Math

Formatting decimal as binary

While most of the time you will see numbers in the decimal number system (using the digits 0 through 9), internally within your computer these numbers will be represented in binary. In the binary numeral system each number can only be composed of a sequence of two values: 0 or 1, ON or OFF, TRUE or FALSE, and so on.

Binary numbers are sequences of 1′s and 0′s, moving from right to left, each occurrence of a 1 is equivalent to twice the decimal value of the previous digit’s decimal value. Take for example the binary number 11111111. The first digit has the decimal value of 1, the second has the decimal value of 2, the third has the decimal value of 4, and so on. Adding all these values together equals the final decimal value, which in this case is 255.

Each digit in a binary number is called a bit, in this case all bits are 1. If some of the bits were 0, they would not add to the resulting decimal number, but they would still represent a place within the sequence.

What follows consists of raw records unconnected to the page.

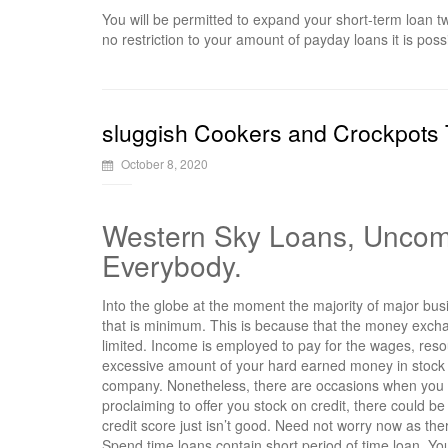
You will be permitted to expand your short-term loan t
no restriction to your amount of payday loans it is poss
sluggish Cookers and Crockpots T
October 8, 2020
Western Sky Loans, Uncomp
Everybody.
Into the globe at the moment the majority of major bu
that is minimum. This is because that the money exch
limited. Income is employed to pay for the wages, reso
excessive amount of your hard earned money in stock yo
company. Nonetheless, there are occasions when you n
proclaiming to offer you stock on credit, there could be
credit score just isn’t good. Need not worry now as t
Spend time loans contain short period of time loan. You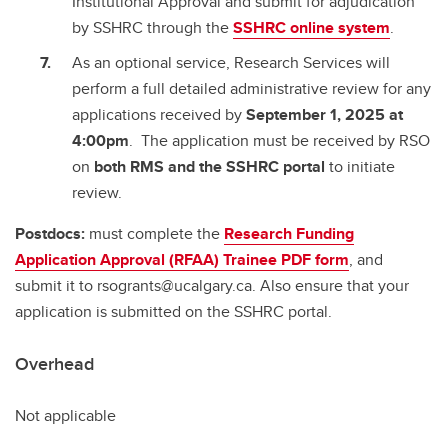
Institutional Approval and submit for adjudication
by SSHRC through the
SSHRC online system
.
As an optional service, Research Services will
perform a full detailed administrative review for any
applications received by
September 1, 2025 at
4:00pm
. The application must be received by RSO
on
both RMS and the SSHRC portal
to initiate
review.
Postdocs:
must complete the
Research Funding
Application Approval (RFAA) Trainee PDF form
, and
submit it to rsogrants@ucalgary.ca. Also ensure that your
application is submitted on the SSHRC portal.
Overhead
Not applicable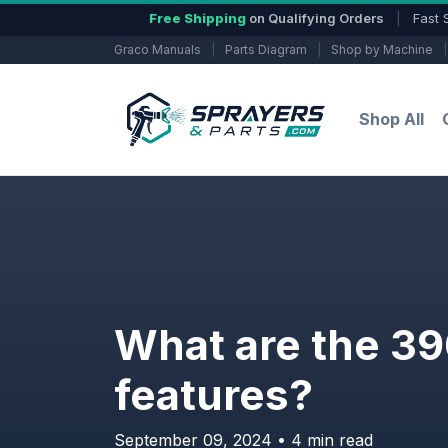
Free Shipping
on Qualifying Orders
|
Fast 
Graco Manuals
|
Parts Diagram
|
Shop by Machine
|
Shop All
What are the 390
features?
September 09, 2024 • 4 min read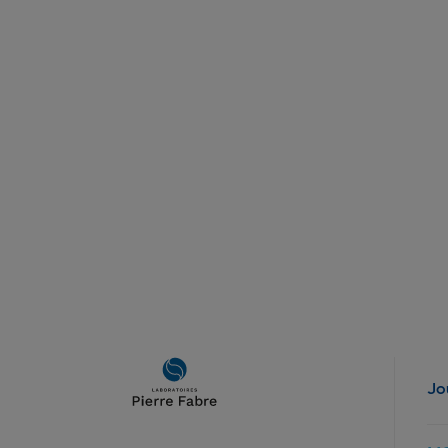
Main
Jo
navigation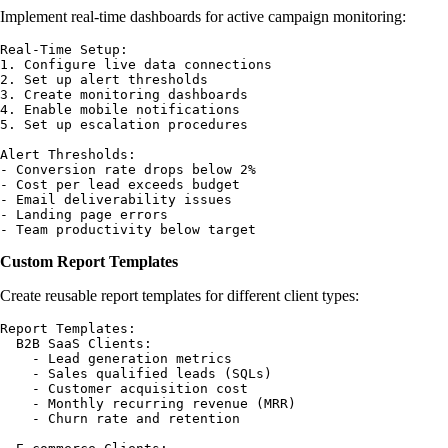
Implement real-time dashboards for active campaign monitoring:
Real-Time Setup:

1. Configure live data connections

2. Set up alert thresholds

3. Create monitoring dashboards

4. Enable mobile notifications

5. Set up escalation procedures

Alert Thresholds:

- Conversion rate drops below 2%

- Cost per lead exceeds budget

- Email deliverability issues

- Landing page errors

Custom Report Templates
Create reusable report templates for different client types:
Report Templates:

  B2B SaaS Clients:

    - Lead generation metrics

    - Sales qualified leads (SQLs)

    - Customer acquisition cost

    - Monthly recurring revenue (MRR)

    - Churn rate and retention
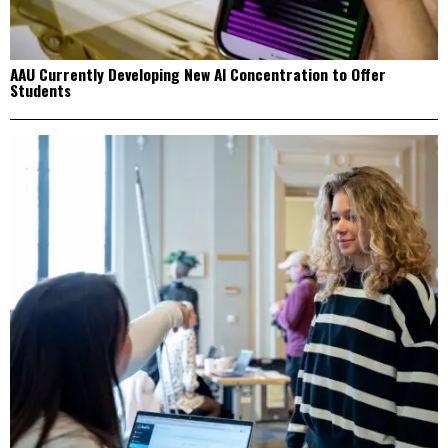
AAU Currently Developing New AI Concentration to Offer
Students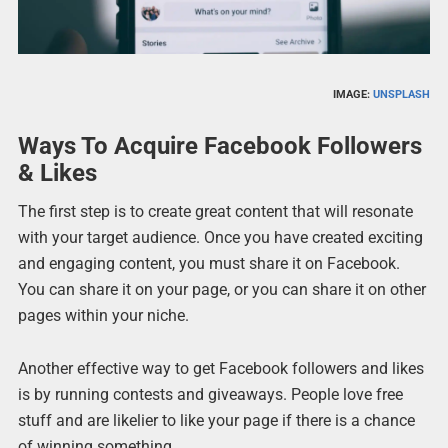
IMAGE:
UNSPLASH
Ways To Acquire Facebook Followers
& Likes
The first step is to create great content that will resonate
with your target audience. Once you have created exciting
and engaging content, you must share it on Facebook.
You can share it on your page, or you can share it on other
pages within your niche.
Another effective way to get Facebook followers and likes
is by running contests and giveaways. People love free
stuff and are likelier to like your page if there is a chance
of winning something.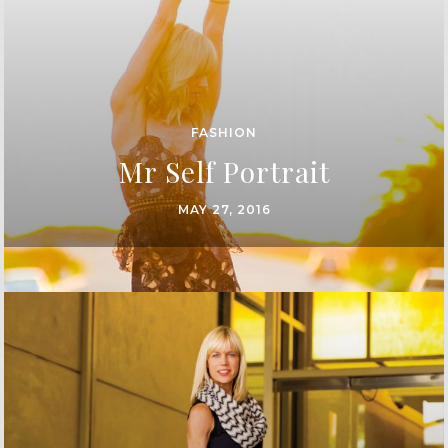
FASHION
Mr Self Portrait
MAY 27, 2016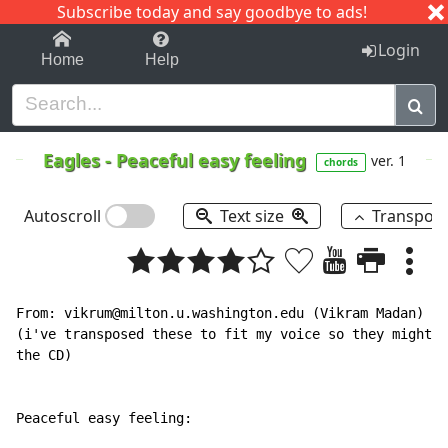
Subscribe today and say goodbye to ads!
1-9
A
B
C
D
E
F
G
H
I
J
K
Login
Home
Help
Eagles
-
Peaceful easy feeling
ver. 1
chords
Autoscroll
Text size
Transpos
From: vikrum@milton.u.washington.edu (Vikram Madan)

(i've transposed these to fit my voice so they might n
the CD)

Peaceful easy feeling:
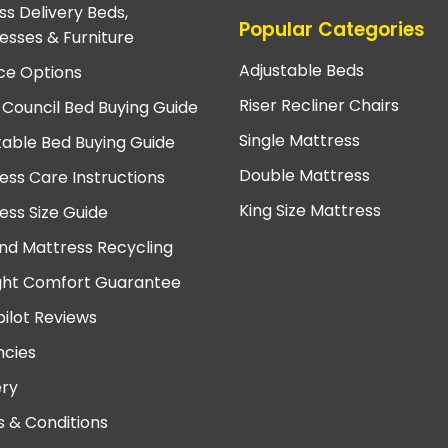
ss Delivery Beds,
Popular Categories
esses & Furniture
Adjustable Beds
ce Options
Riser Recliner Chairs
 Council Bed Buying Guide
Single Mattress
table Bed Buying Guide
Double Mattress
ess Care Instructions
King Size Mattress
ess Size Guide
nd Mattress Recycling
ght Comfort Guarantee
pilot Reviews
cies
ery
 & Conditions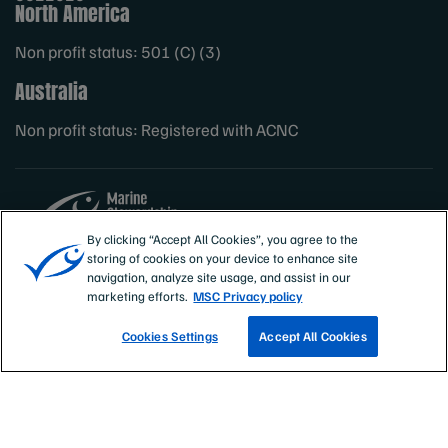
North America
Non profit status: 501 (C) (3)
Australia
Non profit status: Registered with ACNC
By clicking “Accept All Cookies”, you agree to the
storing of cookies on your device to enhance site
Sites
MSC International
navigation, analyze site usage, and assist in our
marketing efforts.
MSC Privacy policy
Cookies Settings
Accept All Cookies
TRACK A FISHERY
EMAIL SIGN UP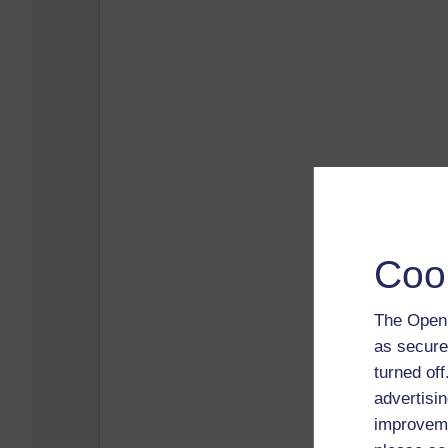
Coo
The Open 
as secure
turned of
advertisin
improveme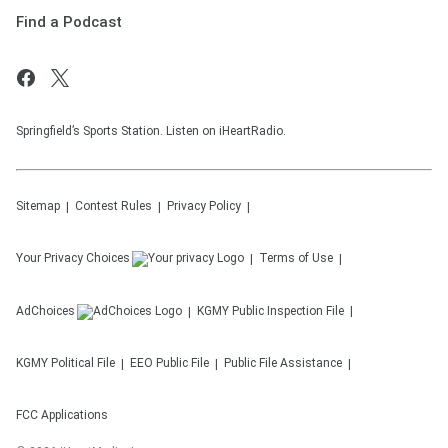
Find a Podcast
Springfield’s Sports Station. Listen on iHeartRadio.
Sitemap
Contest Rules
Privacy Policy
Your Privacy Choices
Terms of Use
AdChoices
KGMY
Public Inspection File
KGMY
Political File
EEO Public File
Public File Assistance
FCC Applications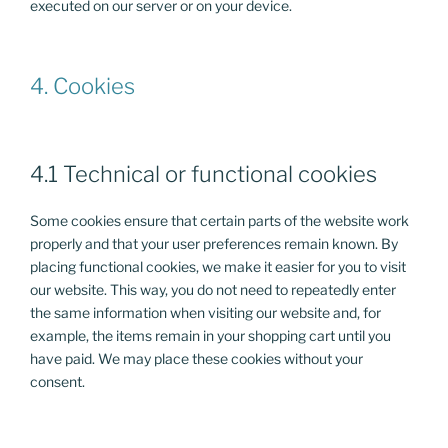
executed on our server or on your device.
4. Cookies
4.1 Technical or functional cookies
Some cookies ensure that certain parts of the website work
properly and that your user preferences remain known. By
placing functional cookies, we make it easier for you to visit
our website. This way, you do not need to repeatedly enter
the same information when visiting our website and, for
example, the items remain in your shopping cart until you
have paid. We may place these cookies without your
consent.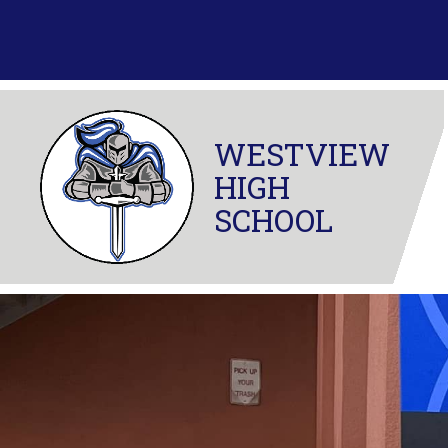
Skip
to
content
WESTVIEW
HIGH
SCHOOL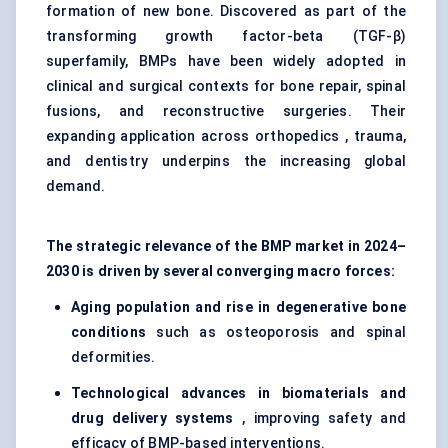
formation of new bone. Discovered as part of the
transforming growth factor-beta (TGF-β)
superfamily, BMPs have been widely adopted in
clinical and surgical contexts for bone repair, spinal
fusions, and reconstructive surgeries. Their
expanding application across orthopedics , trauma,
and dentistry underpins the increasing global
demand.
The strategic relevance of the BMP market in 2024–
2030 is driven by several converging macro forces:
Aging population and rise in degenerative bone
conditions
such as osteoporosis and spinal
deformities.
Technological advances in biomaterials and
drug delivery systems
, improving safety and
efficacy of BMP-based interventions.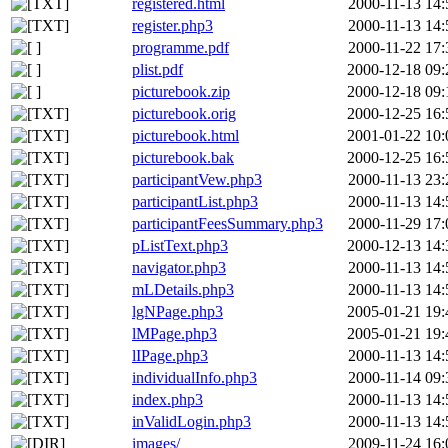
registered.html
2000-11-13 14:
register.php3
2000-11-13 14:
programme.pdf
2000-11-22 17:
plist.pdf
2000-12-18 09:
picturebook.zip
2000-12-18 09:
picturebook.orig
2000-12-25 16:
picturebook.html
2001-01-22 10:
picturebook.bak
2000-12-25 16:
participantVew.php3
2000-11-13 23:
participantList.php3
2000-11-13 14:
participantFeesSummary.php3
2000-11-29 17:
pListText.php3
2000-12-13 14:
navigator.php3
2000-11-13 14:
mLDetails.php3
2000-11-13 14:
lgNPage.php3
2005-01-21 19:
lMPage.php3
2005-01-21 19:
lIPage.php3
2000-11-13 14:
individualInfo.php3
2000-11-14 09:
index.php3
2000-11-13 14:
inValidLogin.php3
2000-11-13 14:
images/
2009-11-24 16: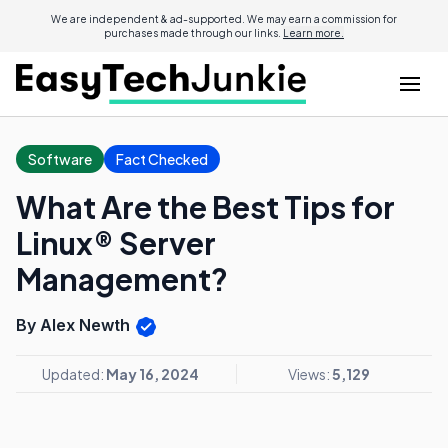
We are independent & ad-supported. We may earn a commission for
purchases made through our links.
Learn more.
Software
Fact Checked
What Are the Best Tips for
Linux® Server
Management?
By Alex Newth
Updated:
May 16, 2024
Views:
5,129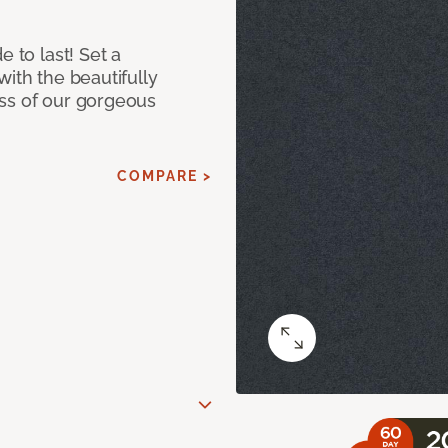
e to last! Set a
with the beautifully
ss of our gorgeous
COMPARE >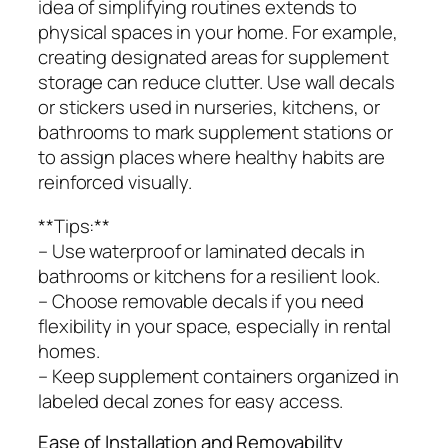
idea of simplifying routines extends to
physical spaces in your home. For example,
creating designated areas for supplement
storage can reduce clutter. Use wall decals
or stickers used in nurseries, kitchens, or
bathrooms to mark supplement stations or
to assign places where healthy habits are
reinforced visually.
**Tips:**
– Use waterproof or laminated decals in
bathrooms or kitchens for a resilient look.
– Choose removable decals if you need
flexibility in your space, especially in rental
homes.
– Keep supplement containers organized in
labeled decal zones for easy access.
Ease of Installation and Removability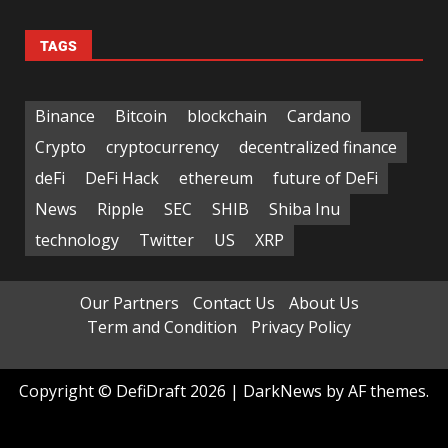
TAGS
Binance
Bitcoin
blockchain
Cardano
Crypto
cryptocurrency
decentralized finance
deFi
DeFi Hack
ethereum
future of DeFi
News
Ripple
SEC
SHIB
Shiba Inu
technology
Twitter
US
XRP
Our Partners
Contact Us
About Us
Term and Condition
Privacy Policy
Copyright © DefiDraft 2026
|
DarkNews
by AF themes.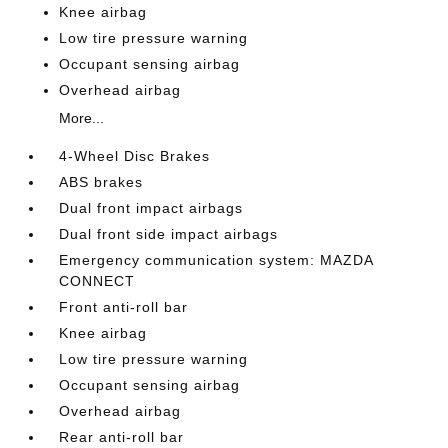
Knee airbag
Low tire pressure warning
Occupant sensing airbag
Overhead airbag
More...
4-Wheel Disc Brakes
ABS brakes
Dual front impact airbags
Dual front side impact airbags
Emergency communication system: MAZDA
CONNECT
Front anti-roll bar
Knee airbag
Low tire pressure warning
Occupant sensing airbag
Overhead airbag
Rear anti-roll bar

To play around with converting numbers from one base to another, try my Base Converter widget.

Treating decimal numbers as binary numbers is useful when dealing with bitwise programming, where individual bits within a binary number can be switched to their reverse value (either 1 or 0). This allows for extremely efficient division by 2 arithmetic and for a technique of representing binary numbers as an efficient storage mechanism for a bunch of boolean values.